=== Problem details ===
Retype the entries line for line, beginning with their first line and stopping after the line that contains "30m, cảnh báo âm thanh".
*** The data
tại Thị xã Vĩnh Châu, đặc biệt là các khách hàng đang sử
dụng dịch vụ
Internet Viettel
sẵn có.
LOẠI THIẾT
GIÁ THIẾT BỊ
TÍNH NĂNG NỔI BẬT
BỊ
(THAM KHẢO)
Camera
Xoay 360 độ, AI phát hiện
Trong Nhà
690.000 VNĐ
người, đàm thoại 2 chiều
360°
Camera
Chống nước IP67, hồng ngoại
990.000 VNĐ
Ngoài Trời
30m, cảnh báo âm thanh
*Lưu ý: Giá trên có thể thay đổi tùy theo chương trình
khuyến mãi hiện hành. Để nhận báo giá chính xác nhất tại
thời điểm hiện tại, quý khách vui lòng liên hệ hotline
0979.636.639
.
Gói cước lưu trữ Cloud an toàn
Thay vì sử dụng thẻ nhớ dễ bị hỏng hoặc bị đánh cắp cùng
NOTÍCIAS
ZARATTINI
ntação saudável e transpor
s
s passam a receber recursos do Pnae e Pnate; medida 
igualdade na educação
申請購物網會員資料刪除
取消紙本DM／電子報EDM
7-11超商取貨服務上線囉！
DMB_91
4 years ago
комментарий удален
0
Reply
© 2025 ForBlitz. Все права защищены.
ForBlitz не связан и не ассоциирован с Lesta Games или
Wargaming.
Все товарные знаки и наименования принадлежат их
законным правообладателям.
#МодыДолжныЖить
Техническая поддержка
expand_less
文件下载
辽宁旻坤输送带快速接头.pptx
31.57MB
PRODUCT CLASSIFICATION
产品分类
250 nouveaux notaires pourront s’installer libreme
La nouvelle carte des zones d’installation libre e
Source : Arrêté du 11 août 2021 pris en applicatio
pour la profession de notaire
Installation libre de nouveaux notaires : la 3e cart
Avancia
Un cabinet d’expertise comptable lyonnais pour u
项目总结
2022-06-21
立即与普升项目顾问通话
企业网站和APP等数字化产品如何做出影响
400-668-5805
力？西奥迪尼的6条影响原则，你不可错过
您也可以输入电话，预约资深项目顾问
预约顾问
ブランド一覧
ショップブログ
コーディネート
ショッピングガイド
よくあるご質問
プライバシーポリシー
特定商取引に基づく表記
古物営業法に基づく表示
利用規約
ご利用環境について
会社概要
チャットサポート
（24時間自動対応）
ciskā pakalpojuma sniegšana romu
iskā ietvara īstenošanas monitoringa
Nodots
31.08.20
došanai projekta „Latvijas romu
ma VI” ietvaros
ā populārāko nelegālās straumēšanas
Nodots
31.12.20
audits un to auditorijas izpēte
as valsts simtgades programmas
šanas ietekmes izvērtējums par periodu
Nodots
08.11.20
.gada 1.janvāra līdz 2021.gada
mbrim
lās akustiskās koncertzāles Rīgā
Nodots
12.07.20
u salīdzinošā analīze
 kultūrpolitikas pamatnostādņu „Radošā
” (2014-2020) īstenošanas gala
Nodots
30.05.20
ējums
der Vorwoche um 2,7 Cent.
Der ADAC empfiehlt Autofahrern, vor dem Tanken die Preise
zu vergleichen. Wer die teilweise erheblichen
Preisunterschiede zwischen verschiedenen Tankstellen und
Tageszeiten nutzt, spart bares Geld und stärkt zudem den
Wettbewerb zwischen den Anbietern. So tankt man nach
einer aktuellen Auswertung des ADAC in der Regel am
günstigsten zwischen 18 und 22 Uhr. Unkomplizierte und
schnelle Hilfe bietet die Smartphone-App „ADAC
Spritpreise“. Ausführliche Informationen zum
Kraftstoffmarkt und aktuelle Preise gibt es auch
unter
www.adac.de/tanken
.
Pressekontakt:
******
=== Solution for this exercise ===
tại Thị xã Vĩnh Châu, đặc biệt là các khách hàng đang sử
dụng dịch vụ
Internet Viettel
sẵn có.
LOẠI THIẾT
GIÁ THIẾT BỊ
TÍNH NĂNG NỔI BẬT
BỊ
(THAM KHẢO)
Camera
Xoay 360 độ, AI phát hiện
Trong Nhà
690.000 VNĐ
người, đàm thoại 2 chiều
360°
Camera
Chống nước IP67, hồng ngoại
990.000 VNĐ
Ngoài Trời
30m, cảnh báo âm thanh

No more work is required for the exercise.